It's All About Warm and Cozy

Martha Stewart Weddings, Winter 2005

At your wedding, you'll want your guests to feel comfortable and personally welcome, as if you've invited them to a party at your home. In a setting that feels inviting, they can relax and have a good time. 

Homespun materials, such as yarn and tweed, are instantly familiar and nostalgic. Use them in details throughout your wedding -- in favors, centerpieces, ceremony programs, and so on. They're perfect for a wedding in winter, but they come in cheerful colors that can work well any time of year.

Candlelight is an important element, and it's the easiest way to set an intimate and romantic mood. Scatter candles in various sizes all around the reception space. And bring the soft, flattering light of votive candles to dinner tables in attractive holders.

There are many other ways to add warm and cozy elements. You can use velvet ribbon to cover your bouquet handle or make a ring pillow out of fuzzy felt. When it's cold outside, serve mulled cider at your cocktail hour or hot chocolate after dinner. It's all about heartfelt gestures!

Favor Boxes
Favor boxes can look playful or sophisticated with yarn. Many of these ideas use the same technique: Attach end of yarn to bottom of box with a clear round mailing seal; wind yarn around box several times, cut off, and affix other end to bottom with a second seal. Precut all of your yarn before wrapping. Below, from left: A pink box is wrapped with a band cut from mesh paper; wind yarn in one direction, then the other, weaving it through. A paper band covers a pink box; it's tied with a fuzzy orange mohair bow. Wavy white yarn binds a green-lidded box; slip extra yarn behind strands at each side, and tie in a bow.

Middle row, above: For the double bow on this box, tie a regular bow, making loops twice your desired length; next make a bow with the right loop (pull loop open, flatten it, cross one end over the other and pull through); repeat with left loop. Tape scalloped card to box, wind yarn between scallops, knot at middle with a short piece, print names on sticker paper, and cut out with craft punch. This long box is covered in tweed-print paper and nubby yarn.

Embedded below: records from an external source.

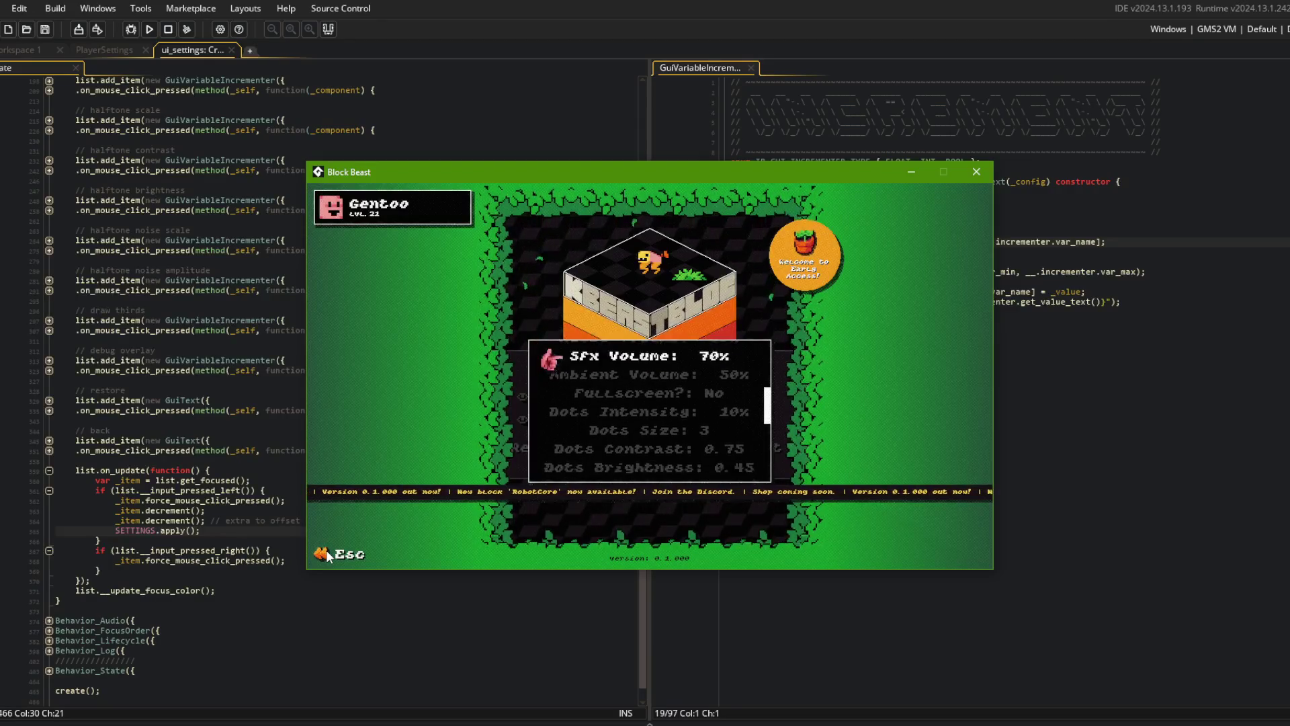
{"action": "key", "text": "Left"}
{"action": "key", "text": "Left"}
{"action": "key", "text": "Up"}
{"action": "key", "text": "Right"}
{"action": "key", "text": "Right"}
{"action": "key", "text": "Right"}
- Settle Music Volume at 40% and SFX Volume at 80%, then return to the main menu
{"action": "key", "text": "Down"}
{"action": "key", "text": "Down"}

Bottom row, above: Wind variegated yarn around a box in an asymmetrical design; slip tag under strands. Knot yarns around a matchbox- style box; splay ends for fringe. A band of houndstooth card stock and an off-center bow wrap a box.

Romantic Candles
Nothing conveys a sense of comfort and warmth like candlelight. Place candles everywhere -- not just on tables but on ledges and in little nooks and crannies. (Check with the site manager about any restrictions.) The printed patterns on these candles glow when lit. They would make a pretty centerpiece on their own.

Scented Candles
Set out scented candles in safe spots at the ceremony or cocktail hour, near the entrance or on a terrace (do not place near food; strong scents can overwhelm).

Votive Holders
Flickering votive candles in glass holders cast amazing patterns and colors on white or ivory tablecloths.

A Warm Welcome
Leaving a small gift in guests' hotel rooms before they arrive is a personable way to greet them.Tea -- presented with wonderful accessories or just a note -- will be appreciated when the air is chilly. Give gifts to all out-of-town guests, or to special friends or relatives.

This basket is filled with ginger-tangerine loose tea, porcelain teacups, and rock-candy swizzle sticks; we tucked six or so filters inside a coin envelope.

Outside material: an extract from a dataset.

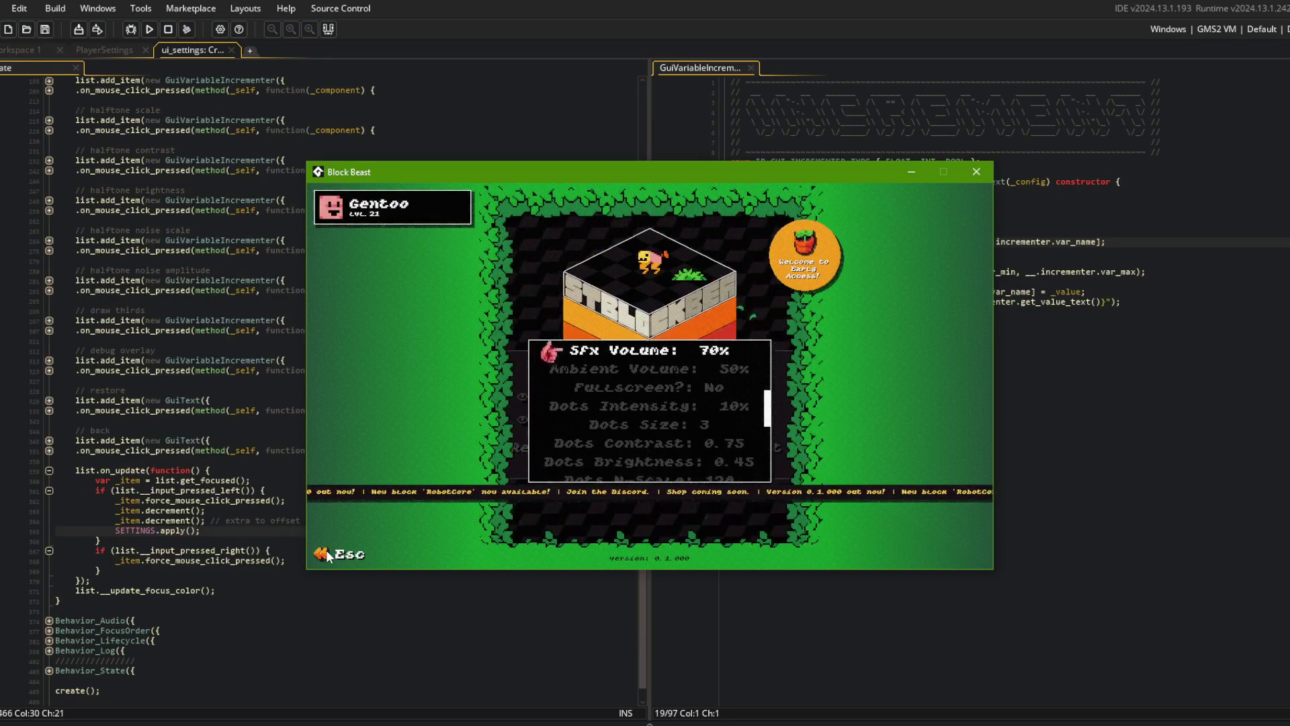
{"action": "key", "text": "Right"}
{"action": "key", "text": "Right"}
{"action": "key", "text": "Right"}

Below: You can also buy loose tea in bulk -- -- this is a green chai variety -- and fill filter bags; slip some into cellophane bags, and tie with yarn.

Tea comes in beautiful packages and pleasing flavors. These come in vibrant tins -- you pick the colors.

These teacups are small and compact, so they travel well. Why not give guests a pair? They can use them during their stay and then easily pack them up and enjoy them at home.

Honey, Sugar and Spoons
Don't forget to include some fun extras: a tiny jar of honey, rock candy swizzle sticks, heart-shape sugars, a wide wooden scoop for measuring loose tea, a wooden spoon, and raw sugar cubes.


Tweed Tabletop
Fashionable tweeds and monochromatic flowers form a fresh, friendly centerpiece. Just wrap fabric around inexpensive glass or plastic cylinders (rectangular vases look nice, too). Mix different tweeds in coordinating colors. The flowers play off the texture of the material.

A pink-and-orange table setting is contemporary and cheery; it works equally well for a shower or summer wedding. Skinny tweed bands are wrapped around the napkins (cut fabric along the grain using a rotary cutter; pull away a few loose strands for fringed edges); computer-made place cards have a border that looks like stitching. The flowers are chosen for their texture and color: carnations, spiky gerbera daisies, tulips, and dahlias.

This idea also works nicely in other colors with the same off-white linens: Try green tweeds with green and white flowers for a lush feeling; pair taupe tweeds with white and ivory blooms for a sophisticated, minimalist table.